Volume. 3 Issue. 35 – October 2, 2019
Are IE’s assessors required to produce their CNR’s? The Tribunal addressed this in two separate Case Conference Reports along with requests for reserves and policy manuals. All summarized in this edition of the LAT inFORMER. In two other matters, the Tribunal dealt with s.44 non-compliance and the principle of res judicata.
CNRs of IE Assessors Ordered to Be Produced
In the Case Conference Report of 17-004945 v Aviva, the Tribunal addressed the rationale for ordering production of the clinical notes and records (CNRs) from the IE assessors whose opinion would be relied upon during the hearing. The Tribunal noted that the CNRs will disclose “whether or not the IE assessors’ reports have been changed by the assessment company.”
The Applicant’s request for production of reserve information was however not ordered. The Tribunal followed the reasoning in Osborne v. Non-Marine Underwriters, Lloyd’s of London, where it was found that “an insurer’s internal estimation of its monetary exposure regarding the risk is not pertinent to the insurer’s conduct in assessing and responding to the claim of an insured.” The Court also held that “a plaintiff would have an unfair advantage in knowing how much an insurer estimates a claim is worth and might have a feeling of entitlement to a settlement in that amount, especially since the reserve is nothing more than an intelligent estimate of the risk as a whole.”
In addition, a request for copies of any policy manual in the possession of the Respondent with respect to the adjustment of catastrophic impairment claims was likewise not ordered. The Tribunal held that in considering a claim for an award, the “determination of an unreasonable withholding or delay will be made based on the timelines and tests set out in the Schedule and not on whether the respondent complied or did not comply with some manual that may or may not exist.” Of note, we were advised that this case has been settled.
We were also provided with a similarly interesting Case Conference Report courtesy of Shirline Apiou at Dutton Brock for 18-004783 v Coseco, As in the matter above, the CNRs from the IE assessors were ordered, as they would “indicate what questions the assessors were asked, whether there were any changes made to the assessor’s reports and what communications the applicant and the respondent had with the assessors and/or [the IE provider].” A request for reserve information was again not ordered, as the Tribunal was “not persuaded by the applicant that reserves have any relevance to the issues in dispute.” Further, policy manuals were not ordered to be produced, accepting the Respondent’s evidence that none such exist.
The report and records of an OT who saw the Applicant as part of a multi-disciplinary assessment (with non-attendance at the neuropsychological portion subject of a preliminary hearing) were not however ordered until such time as the Applicant attends the final assessment, or in the alternative the preliminary hearing finds attendance not required. The Tribunal noted, “A multidisciplinary IE report is not finalized until all of the assessors have reviewed each others’ reports.”

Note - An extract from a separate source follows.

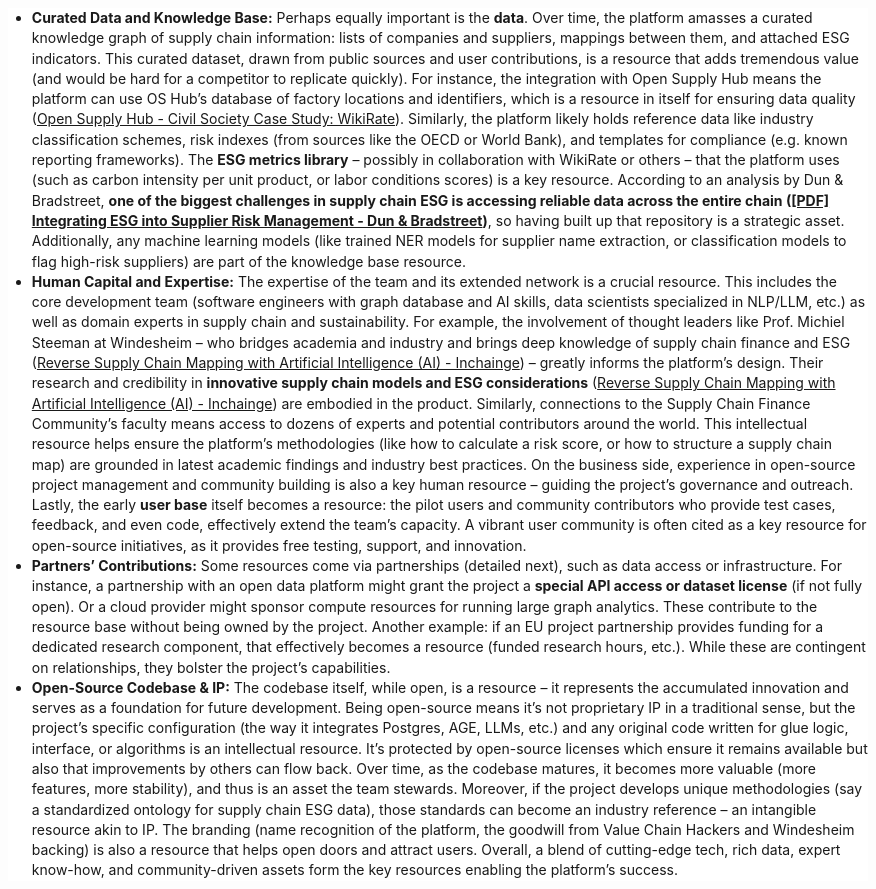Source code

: - **Curated Data and Knowledge Base:** Perhaps equally important is the **data**. Over time, the platform amasses a curated knowledge graph of supply chain information: lists of companies and suppliers, mappings between them, and attached ESG indicators. This curated dataset, drawn from public sources and user contributions, is a resource that adds tremendous value (and would be hard for a competitor to replicate quickly). For instance, the integration with Open Supply Hub means the platform can use OS Hub’s database of factory locations and identifiers, which is a resource in itself for ensuring data quality ([Open Supply Hub - Civil Society Case Study: WikiRate](https://info.opensupplyhub.org/resources/wikirate-case-study#:~:text=about%20their%20suppliers%20lacked%20standardization,to%20WikiRate%E2%80%99s%20own%20ID%20scheme)). Similarly, the platform likely holds reference data like industry classification schemes, risk indexes (from sources like the OECD or World Bank), and templates for compliance (e.g. known reporting frameworks). The **ESG metrics library** – possibly in collaboration with WikiRate or others – that the platform uses (such as carbon intensity per unit product, or labor conditions scores) is a key resource. According to an analysis by Dun & Bradstreet, **one of the biggest challenges in supply chain ESG is accessing reliable data across the entire chain ([[PDF] Integrating ESG into Supplier Risk Management - Dun & Bradstreet](https://www.dnb.co.uk/content/dam/english/dnb-data-insight/Integratin_ESG_into_Supplier_Risk_Management.pdf#:~:text=,This%20issue%20is))**, so having built up that repository is a strategic asset. Additionally, any machine learning models (like trained NER models for supplier name extraction, or classification models to flag high-risk suppliers) are part of the knowledge base resource.
- **Human Capital and Expertise:** The expertise of the team and its extended network is a crucial resource. This includes the core development team (software engineers with graph database and AI skills, data scientists specialized in NLP/LLM, etc.) as well as domain experts in supply chain and sustainability. For example, the involvement of thought leaders like Prof. Michiel Steeman at Windesheim – who bridges academia and industry and brings deep knowledge of supply chain finance and ESG ([Reverse Supply Chain Mapping with Artificial Intelligence (AI) - Inchainge](https://inchainge.com/events/reverse-supply-chain-mapping-with-artificial-intelligence/#:~:text=Michiel%20Steeman%2C%20a%20pioneer%20in,considerations%20in%20Supply%20Chain%20Finance)) – greatly informs the platform’s design. Their research and credibility in **innovative supply chain models and ESG considerations** ([Reverse Supply Chain Mapping with Artificial Intelligence (AI) - Inchainge](https://inchainge.com/events/reverse-supply-chain-mapping-with-artificial-intelligence/#:~:text=Michiel%20Steeman%2C%20a%20pioneer%20in,considerations%20in%20Supply%20Chain%20Finance)) are embodied in the product. Similarly, connections to the Supply Chain Finance Community’s faculty means access to dozens of experts and potential contributors around the world. This intellectual resource helps ensure the platform’s methodologies (like how to calculate a risk score, or how to structure a supply chain map) are grounded in latest academic findings and industry best practices. On the business side, experience in open-source project management and community building is also a key human resource – guiding the project’s governance and outreach. Lastly, the early **user base** itself becomes a resource: the pilot users and community contributors who provide test cases, feedback, and even code, effectively extend the team’s capacity. A vibrant user community is often cited as a key resource for open-source initiatives, as it provides free testing, support, and innovation.
- **Partners’ Contributions:** Some resources come via partnerships (detailed next), such as data access or infrastructure. For instance, a partnership with an open data platform might grant the project a **special API access or dataset license** (if not fully open). Or a cloud provider might sponsor compute resources for running large graph analytics. These contribute to the resource base without being owned by the project. Another example: if an EU project partnership provides funding for a dedicated research component, that effectively becomes a resource (funded research hours, etc.). While these are contingent on relationships, they bolster the project’s capabilities.
- **Open-Source Codebase & IP:** The codebase itself, while open, is a resource – it represents the accumulated innovation and serves as a foundation for future development. Being open-source means it’s not proprietary IP in a traditional sense, but the project’s specific configuration (the way it integrates Postgres, AGE, LLMs, etc.) and any original code written for glue logic, interface, or algorithms is an intellectual resource. It’s protected by open-source licenses which ensure it remains available but also that improvements by others can flow back. Over time, as the codebase matures, it becomes more valuable (more features, more stability), and thus is an asset the team stewards. Moreover, if the project develops unique methodologies (say a standardized ontology for supply chain ESG data), those standards can become an industry reference – an intangible resource akin to IP. The branding (name recognition of the platform, the goodwill from Value Chain Hackers and Windesheim backing) is also a resource that helps open doors and attract users. Overall, a blend of cutting-edge tech, rich data, expert know-how, and community-driven assets form the key resources enabling the platform’s success.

Contracts between the IE provider, involved practitioners and the Respondent were not ordered, despite the Applicant suggesting an inability to determine the role and function of the IE provider in the IEs. It was confirmed that the reconsideration decision of 18-006654 v RSA was “very clear that the relationship of companies similar to [the IE Provider] to insurers such as the respondent is an agency relationship.” The Applicant also sought invoices paid to IE assessors, as “if the respondent paid more than the limit of $2,000 per assessment, it may show that the IE assessors are biased.” The Tribunal however did “not find that if an IE assessor was paid more or less than the maximum limit of $2,000 that the assessor would be influenced to change his or her opinion.”
Degrees of LATitude
Scandalous Innuendo – In 18-004783 v Coseco, the Respondent sought an Order that the Applicant was to refrain from communicating with the IE assessors or the IE facility. It was suggested that the Applicant was “undermining the IE’s with demands for information and explanations that amount to ‘cross-examination’ outside the proceeding.” The Tribunal however was “unable to find any authority on my part to restrain or restrict [the Applicant] or his counsel from contacting anyone”.
Nonetheless, given multiple instances of s.44 non-compliance, the Applicant was found statute-barred from proceeding. The Applicant’s submissions regarding non-attendance were found variably as “bewildering”, “unsupportable”, and “devoid of merit”, with the affidavit “(lacking) credibility and in my opinion its allegations amount to nothing more than scandalous innuendo on the affiant’s part…[the Applicant] states plenty of ‘beliefs’ with a paucity of proof.”
Been There, Done That – In 18-006048 v Aviva, the Respondent requested that the Applicant be barred by the doctrine of res judicata because the issue of causation, specifically whether the Applicant’s TMJ symptoms were caused by the subject accident, had already been decided by the Tribunal. Therefore, “the doctrine of res judicata applies to this LAT application because [the Applicant]’s claim for a TMJ and mouth assessment has been previously adjudicated on the merits and the previous decision of the Adjudicator was clear on the issue of whether the TMJ impairment was caused by the accident, finding that it was not.”